Data excerpts
++++++++++
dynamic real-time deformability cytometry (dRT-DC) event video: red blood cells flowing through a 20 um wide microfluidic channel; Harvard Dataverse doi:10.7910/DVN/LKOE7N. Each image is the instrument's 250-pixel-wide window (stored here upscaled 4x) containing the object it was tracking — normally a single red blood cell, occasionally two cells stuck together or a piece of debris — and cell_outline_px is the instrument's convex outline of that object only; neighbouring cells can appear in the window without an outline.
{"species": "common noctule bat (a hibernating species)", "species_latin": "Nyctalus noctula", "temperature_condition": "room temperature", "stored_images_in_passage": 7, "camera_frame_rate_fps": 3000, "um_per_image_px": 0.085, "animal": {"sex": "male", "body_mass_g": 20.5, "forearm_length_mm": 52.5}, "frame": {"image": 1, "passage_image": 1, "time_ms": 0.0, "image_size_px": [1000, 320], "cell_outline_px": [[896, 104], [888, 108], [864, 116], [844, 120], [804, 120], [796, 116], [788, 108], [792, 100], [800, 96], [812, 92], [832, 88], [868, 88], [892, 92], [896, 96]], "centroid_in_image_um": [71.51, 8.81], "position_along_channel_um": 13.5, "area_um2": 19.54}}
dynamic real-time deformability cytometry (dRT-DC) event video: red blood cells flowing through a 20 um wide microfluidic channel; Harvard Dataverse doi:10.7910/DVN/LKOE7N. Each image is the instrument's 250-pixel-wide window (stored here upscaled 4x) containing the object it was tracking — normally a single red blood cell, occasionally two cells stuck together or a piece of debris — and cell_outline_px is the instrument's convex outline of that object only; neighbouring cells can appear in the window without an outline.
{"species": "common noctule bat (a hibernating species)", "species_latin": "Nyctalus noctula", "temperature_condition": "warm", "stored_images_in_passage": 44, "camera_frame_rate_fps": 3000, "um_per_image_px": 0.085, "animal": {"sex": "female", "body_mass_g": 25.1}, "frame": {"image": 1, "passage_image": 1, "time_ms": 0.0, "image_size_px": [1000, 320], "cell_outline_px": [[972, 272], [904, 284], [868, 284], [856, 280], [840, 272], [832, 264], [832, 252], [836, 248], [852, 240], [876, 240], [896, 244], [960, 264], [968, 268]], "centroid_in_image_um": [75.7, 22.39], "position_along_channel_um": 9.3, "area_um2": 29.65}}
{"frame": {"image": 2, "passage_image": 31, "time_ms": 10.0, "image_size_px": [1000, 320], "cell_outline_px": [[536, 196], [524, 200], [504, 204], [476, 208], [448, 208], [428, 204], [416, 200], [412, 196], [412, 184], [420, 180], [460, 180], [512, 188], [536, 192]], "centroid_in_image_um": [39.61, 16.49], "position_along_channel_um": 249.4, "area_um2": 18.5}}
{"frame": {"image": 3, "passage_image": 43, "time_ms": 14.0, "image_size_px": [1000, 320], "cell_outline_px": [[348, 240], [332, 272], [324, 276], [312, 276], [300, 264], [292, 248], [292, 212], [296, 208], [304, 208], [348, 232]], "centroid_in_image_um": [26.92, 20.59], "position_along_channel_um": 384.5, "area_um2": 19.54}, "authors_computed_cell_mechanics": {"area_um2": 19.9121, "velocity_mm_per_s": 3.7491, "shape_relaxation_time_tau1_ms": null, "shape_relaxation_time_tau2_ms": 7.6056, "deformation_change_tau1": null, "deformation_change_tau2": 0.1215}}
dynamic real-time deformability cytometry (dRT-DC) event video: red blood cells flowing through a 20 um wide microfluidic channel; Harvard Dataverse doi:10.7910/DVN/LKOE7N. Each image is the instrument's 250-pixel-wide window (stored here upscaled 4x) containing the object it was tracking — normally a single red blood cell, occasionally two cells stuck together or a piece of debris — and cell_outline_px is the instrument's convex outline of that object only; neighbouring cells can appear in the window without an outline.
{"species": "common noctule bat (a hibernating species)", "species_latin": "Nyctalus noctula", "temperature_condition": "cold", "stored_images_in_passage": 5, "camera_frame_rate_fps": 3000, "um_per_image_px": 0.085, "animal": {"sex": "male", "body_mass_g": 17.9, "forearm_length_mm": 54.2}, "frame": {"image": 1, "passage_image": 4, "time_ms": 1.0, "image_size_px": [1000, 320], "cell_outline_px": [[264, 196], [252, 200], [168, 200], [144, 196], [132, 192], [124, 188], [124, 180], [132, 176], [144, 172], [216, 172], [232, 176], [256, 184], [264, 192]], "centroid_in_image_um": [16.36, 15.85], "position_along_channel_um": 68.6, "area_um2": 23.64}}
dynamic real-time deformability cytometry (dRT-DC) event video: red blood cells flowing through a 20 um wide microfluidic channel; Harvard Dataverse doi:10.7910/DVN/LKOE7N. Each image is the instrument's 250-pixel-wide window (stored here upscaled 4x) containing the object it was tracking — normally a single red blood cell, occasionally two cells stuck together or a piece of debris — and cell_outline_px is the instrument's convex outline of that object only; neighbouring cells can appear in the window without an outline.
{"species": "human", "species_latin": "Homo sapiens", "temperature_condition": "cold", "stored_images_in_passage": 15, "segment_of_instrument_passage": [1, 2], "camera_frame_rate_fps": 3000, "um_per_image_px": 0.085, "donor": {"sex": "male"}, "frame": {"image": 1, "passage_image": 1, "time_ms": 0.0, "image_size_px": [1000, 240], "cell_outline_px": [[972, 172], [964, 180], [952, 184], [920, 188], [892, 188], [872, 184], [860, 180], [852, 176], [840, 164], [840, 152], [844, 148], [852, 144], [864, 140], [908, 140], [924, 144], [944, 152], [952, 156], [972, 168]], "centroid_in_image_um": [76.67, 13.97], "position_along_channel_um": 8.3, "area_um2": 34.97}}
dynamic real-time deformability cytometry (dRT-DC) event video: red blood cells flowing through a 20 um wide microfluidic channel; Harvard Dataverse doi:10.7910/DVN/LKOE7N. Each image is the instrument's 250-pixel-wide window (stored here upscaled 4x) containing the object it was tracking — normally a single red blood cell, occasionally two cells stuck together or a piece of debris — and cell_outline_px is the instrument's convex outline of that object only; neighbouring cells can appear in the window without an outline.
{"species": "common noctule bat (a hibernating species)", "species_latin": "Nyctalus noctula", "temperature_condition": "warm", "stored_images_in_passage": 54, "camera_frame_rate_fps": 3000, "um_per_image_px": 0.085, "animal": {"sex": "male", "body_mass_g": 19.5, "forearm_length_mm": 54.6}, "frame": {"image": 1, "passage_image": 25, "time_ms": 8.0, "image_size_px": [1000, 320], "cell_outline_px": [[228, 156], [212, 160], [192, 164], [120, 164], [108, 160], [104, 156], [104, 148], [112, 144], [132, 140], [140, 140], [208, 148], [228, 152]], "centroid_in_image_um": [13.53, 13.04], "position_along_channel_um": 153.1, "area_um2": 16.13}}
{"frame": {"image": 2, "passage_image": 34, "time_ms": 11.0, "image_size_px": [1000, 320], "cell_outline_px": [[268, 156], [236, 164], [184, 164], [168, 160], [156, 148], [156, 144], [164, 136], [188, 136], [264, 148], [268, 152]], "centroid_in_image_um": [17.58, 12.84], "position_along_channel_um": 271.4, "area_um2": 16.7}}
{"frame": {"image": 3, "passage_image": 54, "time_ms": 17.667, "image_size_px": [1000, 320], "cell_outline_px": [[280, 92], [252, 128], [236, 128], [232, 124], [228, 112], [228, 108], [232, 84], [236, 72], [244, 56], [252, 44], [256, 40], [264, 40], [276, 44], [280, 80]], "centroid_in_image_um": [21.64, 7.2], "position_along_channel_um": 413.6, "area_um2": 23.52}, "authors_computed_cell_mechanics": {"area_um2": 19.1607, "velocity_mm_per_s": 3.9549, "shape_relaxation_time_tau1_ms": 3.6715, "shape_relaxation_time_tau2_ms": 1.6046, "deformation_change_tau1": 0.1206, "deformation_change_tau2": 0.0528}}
++++++++++
> _What is asked_
Print the complete listing again, exactly as it stands.

> _Answer to the task_
dynamic real-time deformability cytometry (dRT-DC) event video: red blood cells flowing through a 20 um wide microfluidic channel; Harvard Dataverse doi:10.7910/DVN/LKOE7N. Each image is the instrument's 250-pixel-wide window (stored here upscaled 4x) containing the object it was tracking — normally a single red blood cell, occasionally two cells stuck together or a piece of debris — and cell_outline_px is the instrument's convex outline of that object only; neighbouring cells can appear in the window without an outline.
{"species": "common noctule bat (a hibernating species)", "species_latin": "Nyctalus noctula", "temperature_condition": "room temperature", "stored_images_in_passage": 7, "camera_frame_rate_fps": 3000, "um_per_image_px": 0.085, "animal": {"sex": "male", "body_mass_g": 20.5, "forearm_length_mm": 52.5}, "frame": {"image": 1, "passage_image": 1, "time_ms": 0.0, "image_size_px": [1000, 320], "cell_outline_px": [[896, 104], [888, 108], [864, 116], [844, 120], [804, 120], [796, 116], [788, 108], [792, 100], [800, 96], [812, 92], [832, 88], [868, 88], [892, 92], [896, 96]], "centroid_in_image_um": [71.51, 8.81], "position_along_channel_um": 13.5, "area_um2": 19.54}}
dynamic real-time deformability cytometry (dRT-DC) event video: red blood cells flowing through a 20 um wide microfluidic channel; Harvard Dataverse doi:10.7910/DVN/LKOE7N. Each image is the instrument's 250-pixel-wide window (stored here upscaled 4x) containing the object it was tracking — normally a single red blood cell, occasionally two cells stuck together or a piece of debris — and cell_outline_px is the instrument's convex outline of that object only; neighbouring cells can appear in the window without an outline.
{"species": "common noctule bat (a hibernating species)", "species_latin": "Nyctalus noctula", "temperature_condition": "warm", "stored_images_in_passage": 44, "camera_frame_rate_fps": 3000, "um_per_image_px": 0.085, "animal": {"sex": "female", "body_mass_g": 25.1}, "frame": {"image": 1, "passage_image": 1, "time_ms": 0.0, "image_size_px": [1000, 320], "cell_outline_px": [[972, 272], [904, 284], [868, 284], [856, 280], [840, 272], [832, 264], [832, 252], [836, 248], [852, 240], [876, 240], [896, 244], [960, 264], [968, 268]], "centroid_in_image_um": [75.7, 22.39], "position_along_channel_um": 9.3, "area_um2": 29.65}}
{"frame": {"image": 2, "passage_image": 31, "time_ms": 10.0, "image_size_px": [1000, 320], "cell_outline_px": [[536, 196], [524, 200], [504, 204], [476, 208], [448, 208], [428, 204], [416, 200], [412, 196], [412, 184], [420, 180], [460, 180], [512, 188], [536, 192]], "centroid_in_image_um": [39.61, 16.49], "position_along_channel_um": 249.4, "area_um2": 18.5}}
{"frame": {"image": 3, "passage_image": 43, "time_ms": 14.0, "image_size_px": [1000, 320], "cell_outline_px": [[348, 240], [332, 272], [324, 276], [312, 276], [300, 264], [292, 248], [292, 212], [296, 208], [304, 208], [348, 232]], "centroid_in_image_um": [26.92, 20.59], "position_along_channel_um": 384.5, "area_um2": 19.54}, "authors_computed_cell_mechanics": {"area_um2": 19.9121, "velocity_mm_per_s": 3.7491, "shape_relaxation_time_tau1_ms": null, "shape_relaxation_time_tau2_ms": 7.6056, "deformation_change_tau1": null, "deformation_change_tau2": 0.1215}}
dynamic real-time deformability cytometry (dRT-DC) event video: red blood cells flowing through a 20 um wide microfluidic channel; Harvard Dataverse doi:10.7910/DVN/LKOE7N. Each image is the instrument's 250-pixel-wide window (stored here upscaled 4x) containing the object it was tracking — normally a single red blood cell, occasionally two cells stuck together or a piece of debris — and cell_outline_px is the instrument's convex outline of that object only; neighbouring cells can appear in the window without an outline.
{"species": "common noctule bat (a hibernating species)", "species_latin": "Nyctalus noctula", "temperature_condition": "cold", "stored_images_in_passage": 5, "camera_frame_rate_fps": 3000, "um_per_image_px": 0.085, "animal": {"sex": "male", "body_mass_g": 17.9, "forearm_length_mm": 54.2}, "frame": {"image": 1, "passage_image": 4, "time_ms": 1.0, "image_size_px": [1000, 320], "cell_outline_px": [[264, 196], [252, 200], [168, 200], [144, 196], [132, 192], [124, 188], [124, 180], [132, 176], [144, 172], [216, 172], [232, 176], [256, 184], [264, 192]], "centroid_in_image_um": [16.36, 15.85], "position_along_channel_um": 68.6, "area_um2": 23.64}}
dynamic real-time deformability cytometry (dRT-DC) event video: red blood cells flowing through a 20 um wide microfluidic channel; Harvard Dataverse doi:10.7910/DVN/LKOE7N. Each image is the instrument's 250-pixel-wide window (stored here upscaled 4x) containing the object it was tracking — normally a single red blood cell, occasionally two cells stuck together or a piece of debris — and cell_outline_px is the instrument's convex outline of that object only; neighbouring cells can appear in the window without an outline.
{"species": "human", "species_latin": "Homo sapiens", "temperature_condition": "cold", "stored_images_in_passage": 15, "segment_of_instrument_passage": [1, 2], "camera_frame_rate_fps": 3000, "um_per_image_px": 0.085, "donor": {"sex": "male"}, "frame": {"image": 1, "passage_image": 1, "time_ms": 0.0, "image_size_px": [1000, 240], "cell_outline_px": [[972, 172], [964, 180], [952, 184], [920, 188], [892, 188], [872, 184], [860, 180], [852, 176], [840, 164], [840, 152], [844, 148], [852, 144], [864, 140], [908, 140], [924, 144], [944, 152], [952, 156], [972, 168]], "centroid_in_image_um": [76.67, 13.97], "position_along_channel_um": 8.3, "area_um2": 34.97}}
dynamic real-time deformability cytometry (dRT-DC) event video: red blood cells flowing through a 20 um wide microfluidic channel; Harvard Dataverse doi:10.7910/DVN/LKOE7N. Each image is the instrument's 250-pixel-wide window (stored here upscaled 4x) containing the object it was tracking — normally a single red blood cell, occasionally two cells stuck together or a piece of debris — and cell_outline_px is the instrument's convex outline of that object only; neighbouring cells can appear in the window without an outline.
{"species": "common noctule bat (a hibernating species)", "species_latin": "Nyctalus noctula", "temperature_condition": "warm", "stored_images_in_passage": 54, "camera_frame_rate_fps": 3000, "um_per_image_px": 0.085, "animal": {"sex": "male", "body_mass_g": 19.5, "forearm_length_mm": 54.6}, "frame": {"image": 1, "passage_image": 25, "time_ms": 8.0, "image_size_px": [1000, 320], "cell_outline_px": [[228, 156], [212, 160], [192, 164], [120, 164], [108, 160], [104, 156], [104, 148], [112, 144], [132, 140], [140, 140], [208, 148], [228, 152]], "centroid_in_image_um": [13.53, 13.04], "position_along_channel_um": 153.1, "area_um2": 16.13}}
{"frame": {"image": 2, "passage_image": 34, "time_ms": 11.0, "image_size_px": [1000, 320], "cell_outline_px": [[268, 156], [236, 164], [184, 164], [168, 160], [156, 148], [156, 144], [164, 136], [188, 136], [264, 148], [268, 152]], "centroid_in_image_um": [17.58, 12.84], "position_along_channel_um": 271.4, "area_um2": 16.7}}
{"frame": {"image": 3, "passage_image": 54, "time_ms": 17.667, "image_size_px": [1000, 320], "cell_outline_px": [[280, 92], [252, 128], [236, 128], [232, 124], [228, 112], [228, 108], [232, 84], [236, 72], [244, 56], [252, 44], [256, 40], [264, 40], [276, 44], [280, 80]], "centroid_in_image_um": [21.64, 7.2], "position_along_channel_um": 413.6, "area_um2": 23.52}, "authors_computed_cell_mechanics": {"area_um2": 19.1607, "velocity_mm_per_s": 3.9549, "shape_relaxation_time_tau1_ms": 3.6715, "shape_relaxation_time_tau2_ms": 1.6046, "deformation_change_tau1": 0.1206, "deformation_change_tau2": 0.0528}}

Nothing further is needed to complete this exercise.